釈放されたアルマンは、街中で出会ったモニークから、フランス人と一緒にこの地を離れると告げられます。

そんなアルマンの後を尾行し、捕まえたミシェルが問い詰めます。

「金は返す」(アルマン)、「人を弄んで楽しいか?」(ミシェル)

アルマンに逃げられ、宿泊するホテルで呆然としていたミシェルのパソコンに、「まだそこにいるの?」とのアルマンからのチャットが。

ミシェルは思わず泣き笑いを浮かべるのでした――。

(C)2019 Haut et Court – Razor Films Produktion – France 3 Cinema visa n° 150 076

エピローグ

フランスの寒村のエヴリーヌがいた別荘に、車が1台止まります。

車から出てきたのはエヴリーヌの夫ギヨームと、モニークでした――。

映画『悪なき殺人』の感想と評価

(C)2019 Haut et Court – Razor Films Produktion – France 3 Cinema visa n° 150 076(C)HautetCourt

本作『悪なき殺人』に登場する人物は皆、「愛」を求める者たちです。ただ、もう1つ共通しているのは、「愛」を求める相手がそれに応えてくれないということ。

アリスは農夫ジョゼフとの不倫に走りますが、当のジョゼフは素っ気ない。そのジョゼフは家の近くで発見した死体の女性エヴリーヌにのめり込んでいくも、彼女から語りかけることはない。

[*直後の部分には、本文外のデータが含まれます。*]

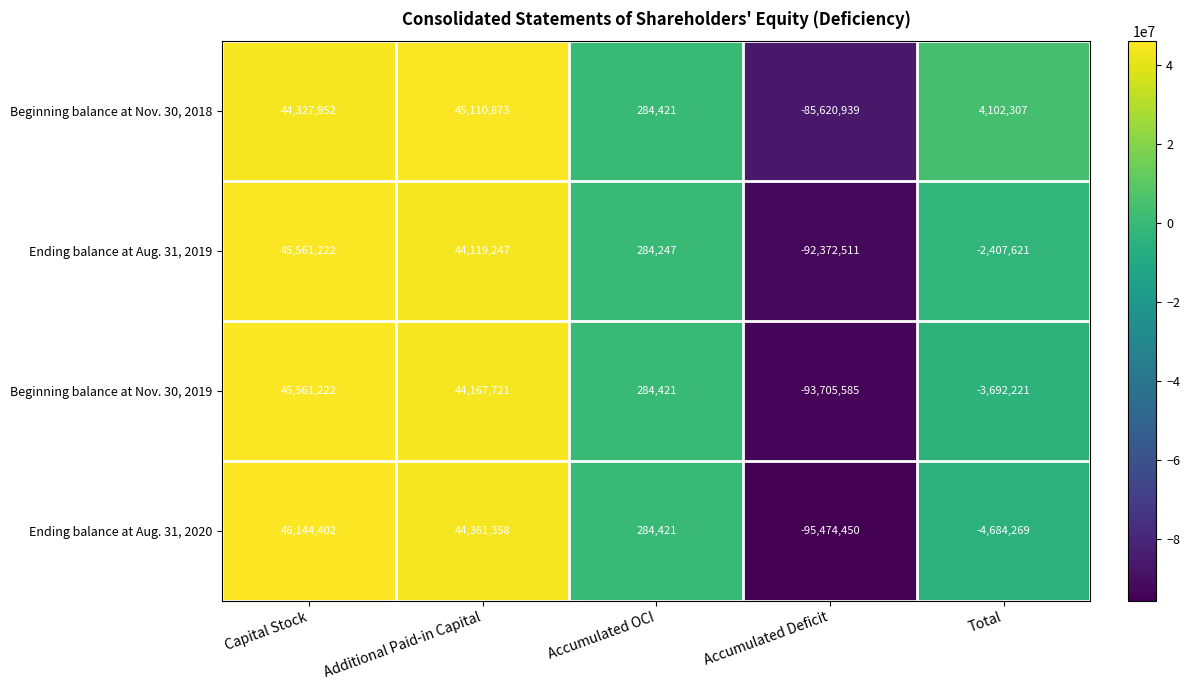

What is the difference between the highest and lowest values at Accumulated Deficit?

9853511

生前のエヴリーヌと同性愛の関係を続けるマリオンも彼女を欲しますが、深入りを拒まれる。アリスの夫ミシェルは、実在しないと知らずにSNS上の女性アマンディーヌ(マリオン)とつながろうとする。

そして、アマンディーヌになりすます青年アルマンも元恋人モニークとよりを戻そうとするも、金持ちのフランス人(エヴリーヌの夫ギヨーム)のパトロンである彼女にはその気がない…。

本作は、そんな報われない「愛」を求める者の偶然が誤解を生み、予期せぬ事態となっていく、秀逸なミステリーに仕上がっています。

まとめ


(C)2019 Haut et Court – Razor Films Produktion – France 3 Cinema visa n° 150 076(C)Jean-Claude Lother

本作が2019年の東京国際映画祭で上映された際の邦題は『動物だけが知っている』。これは原題で原作小説のタイトルでもある、『Seules les betes(Only the Animals)』を意訳しています。

監督のドミニク・モル曰く、この原題には「動物のみが愛せる形で主人を愛する」という意味があるのだとか。

動物は何の見返りも求めず、ただ好きだから愛している。しかし本作の登場人物たちは、各々が見返りを期待して「愛」を求めてしまっている。その皮肉が原題に込められていると言えましょう。

劇中での、怪しい黒魔術を操るサヌー師の言葉、「愛とは、無いもの与えること。快楽とは、在るものを与えること」が実に響きます。

登場人物5人の視点を4章で描き、章が開くにつれミステリーの構図が一つにつながる展開に、唸ること必至の作品です。